• _Records for the exercise_:
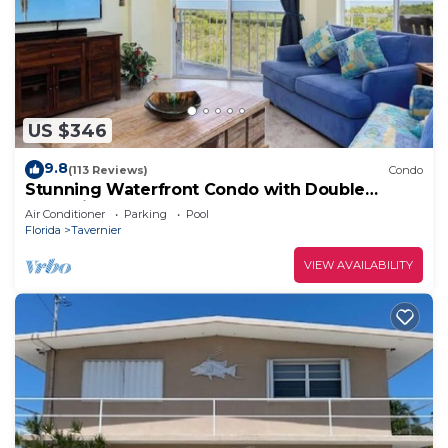
US $346
9.8
(113 Reviews)
Condo
Stunning Waterfront Condo with Double
Balconies
Air Conditioner
Parking
Pool
Florida
Tavernier
VIEW AVAILABILITY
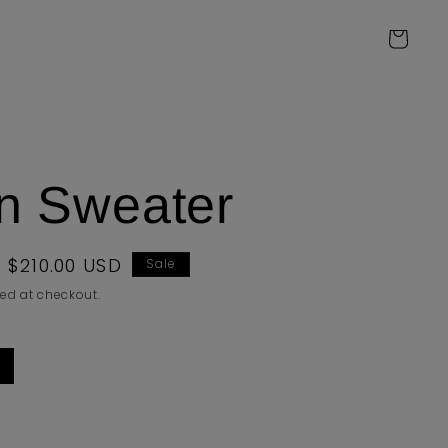
Cart
an Sweater
Sale
$210.00 USD
Sale
price
ed at checkout.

• _What you will do_:
From the line with "VIEW AVAILABILITY" down to the last line of the entries above, set down every line exactly, apart from the pictures.

• _Output for this exercise_:
VIEW AVAILABILITY
Cart
an Sweater
Sale
$210.00 USD
Sale
price
ed at checkout.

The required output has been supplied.